REQUEST
Write each line of the material exactly as given, from the top through the line that contains "instagram, entre outros, como", and omit all pictures.
START DATASET RECORDS
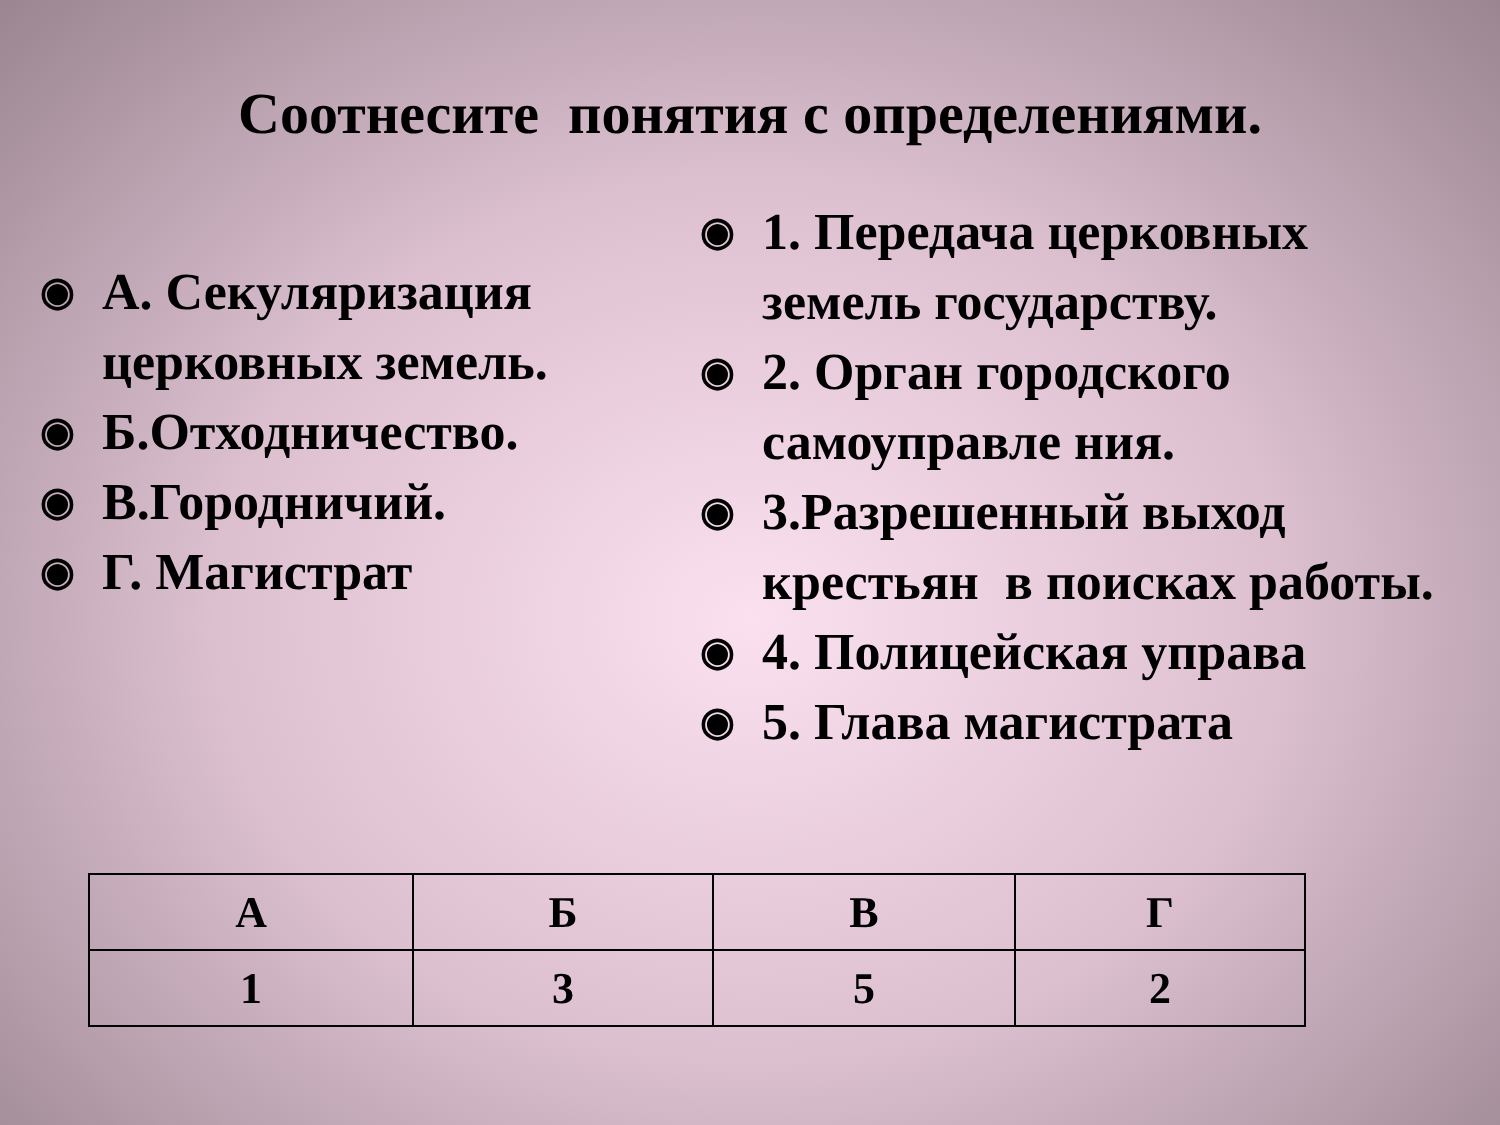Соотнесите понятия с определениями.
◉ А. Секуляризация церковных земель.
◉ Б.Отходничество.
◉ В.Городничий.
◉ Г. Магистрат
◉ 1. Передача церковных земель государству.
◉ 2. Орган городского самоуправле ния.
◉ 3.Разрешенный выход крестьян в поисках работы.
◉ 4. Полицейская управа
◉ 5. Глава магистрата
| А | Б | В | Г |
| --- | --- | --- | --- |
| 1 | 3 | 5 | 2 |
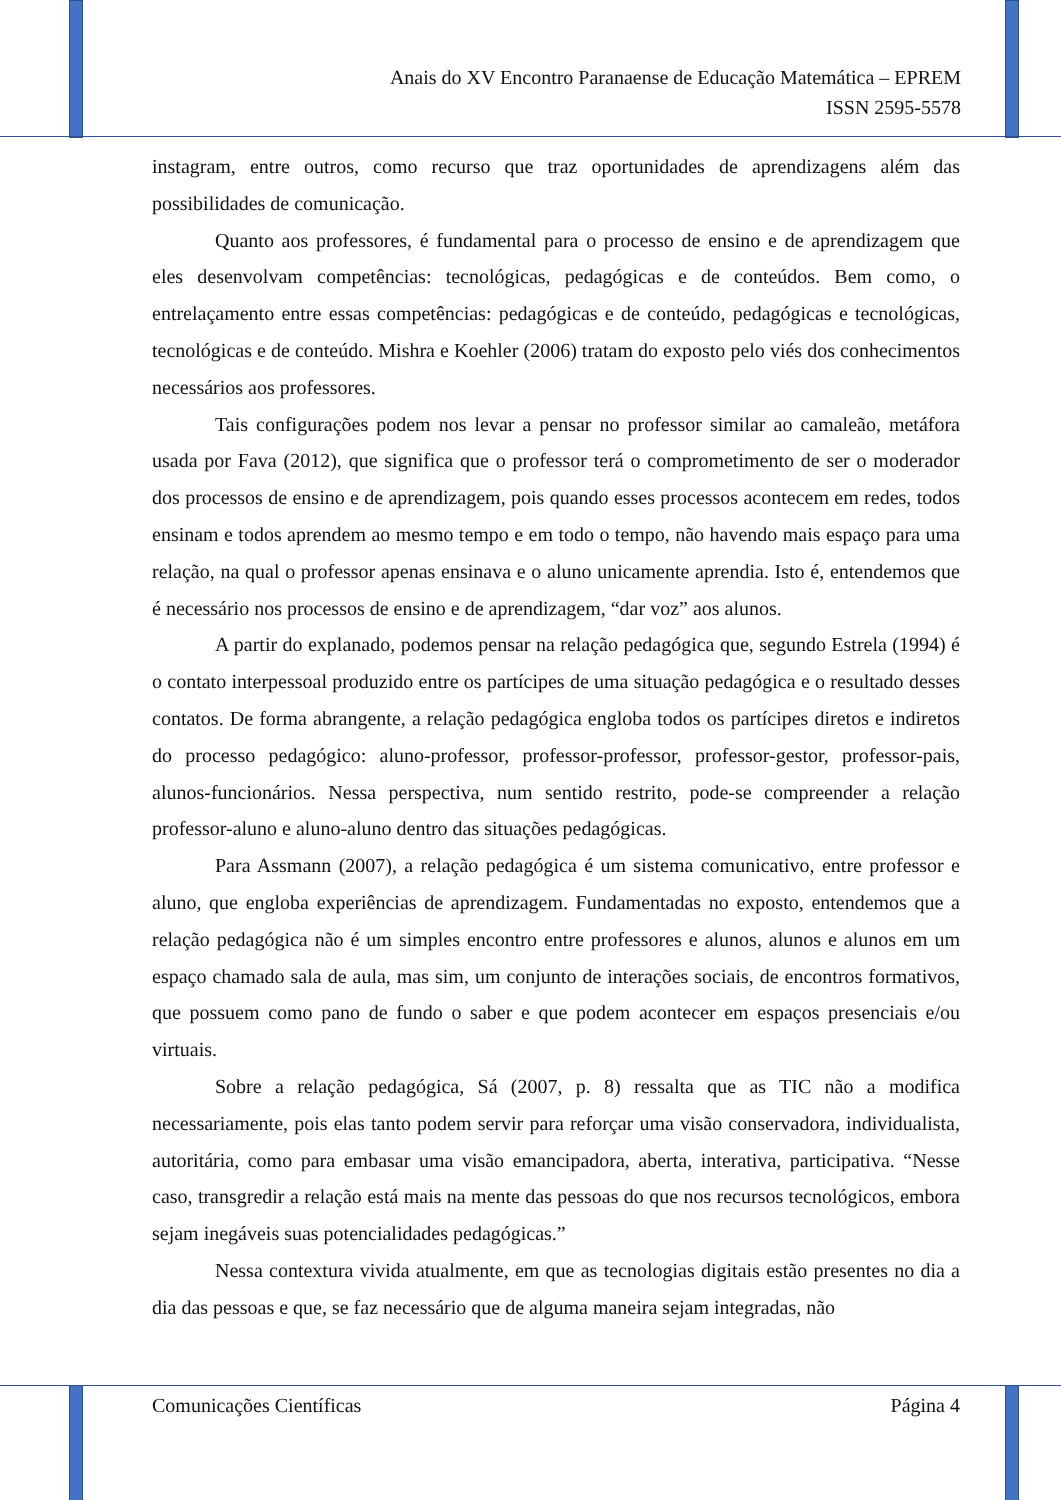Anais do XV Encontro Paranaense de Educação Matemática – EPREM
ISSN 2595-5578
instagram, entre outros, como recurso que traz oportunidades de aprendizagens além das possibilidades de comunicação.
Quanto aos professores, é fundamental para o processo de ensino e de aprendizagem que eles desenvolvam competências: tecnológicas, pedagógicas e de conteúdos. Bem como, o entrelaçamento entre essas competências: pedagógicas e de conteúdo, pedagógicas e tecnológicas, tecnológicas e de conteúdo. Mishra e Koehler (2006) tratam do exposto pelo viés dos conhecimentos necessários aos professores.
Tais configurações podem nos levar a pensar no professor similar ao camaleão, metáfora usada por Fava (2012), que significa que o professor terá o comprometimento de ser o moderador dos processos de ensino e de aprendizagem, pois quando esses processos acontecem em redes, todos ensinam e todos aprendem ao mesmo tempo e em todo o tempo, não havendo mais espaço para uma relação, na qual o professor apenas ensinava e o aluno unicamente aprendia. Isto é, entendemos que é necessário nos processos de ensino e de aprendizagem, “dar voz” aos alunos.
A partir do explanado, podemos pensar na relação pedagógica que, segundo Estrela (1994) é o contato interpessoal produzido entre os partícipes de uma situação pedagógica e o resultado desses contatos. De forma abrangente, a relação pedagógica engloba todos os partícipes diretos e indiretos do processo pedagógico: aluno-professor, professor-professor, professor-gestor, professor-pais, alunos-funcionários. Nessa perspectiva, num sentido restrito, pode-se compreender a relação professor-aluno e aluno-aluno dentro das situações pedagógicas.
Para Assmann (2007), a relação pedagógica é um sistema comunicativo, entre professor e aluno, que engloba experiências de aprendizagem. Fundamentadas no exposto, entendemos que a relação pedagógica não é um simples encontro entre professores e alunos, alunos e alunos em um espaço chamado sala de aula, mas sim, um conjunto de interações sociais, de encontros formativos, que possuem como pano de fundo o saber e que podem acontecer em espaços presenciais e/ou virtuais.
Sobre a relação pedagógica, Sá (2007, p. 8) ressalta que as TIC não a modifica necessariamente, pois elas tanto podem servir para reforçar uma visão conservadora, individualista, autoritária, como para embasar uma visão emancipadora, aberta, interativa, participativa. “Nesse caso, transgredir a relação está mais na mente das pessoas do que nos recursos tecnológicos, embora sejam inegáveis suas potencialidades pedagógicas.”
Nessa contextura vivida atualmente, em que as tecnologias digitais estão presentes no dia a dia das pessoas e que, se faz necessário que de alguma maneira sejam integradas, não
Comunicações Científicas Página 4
END DATASET RECORDS
TASK ANSWER
Соотнесите понятия с определениями.
◉ А. Секуляризация церковных земель.
◉ Б.Отходничество.
◉ В.Городничий.
◉ Г. Магистрат
◉ 1. Передача церковных земель государству.
◉ 2. Орган городского самоуправле ния.
◉ 3.Разрешенный выход крестьян в поисках работы.
◉ 4. Полицейская управа
◉ 5. Глава магистрата
| А | Б | В | Г |
| --- | --- | --- | --- |
| 1 | 3 | 5 | 2 |
Anais do XV Encontro Paranaense de Educação Matemática – EPREM
ISSN 2595-5578
instagram, entre outros, como recurso que traz oportunidades de aprendizagens além das possibilidades de comunicação.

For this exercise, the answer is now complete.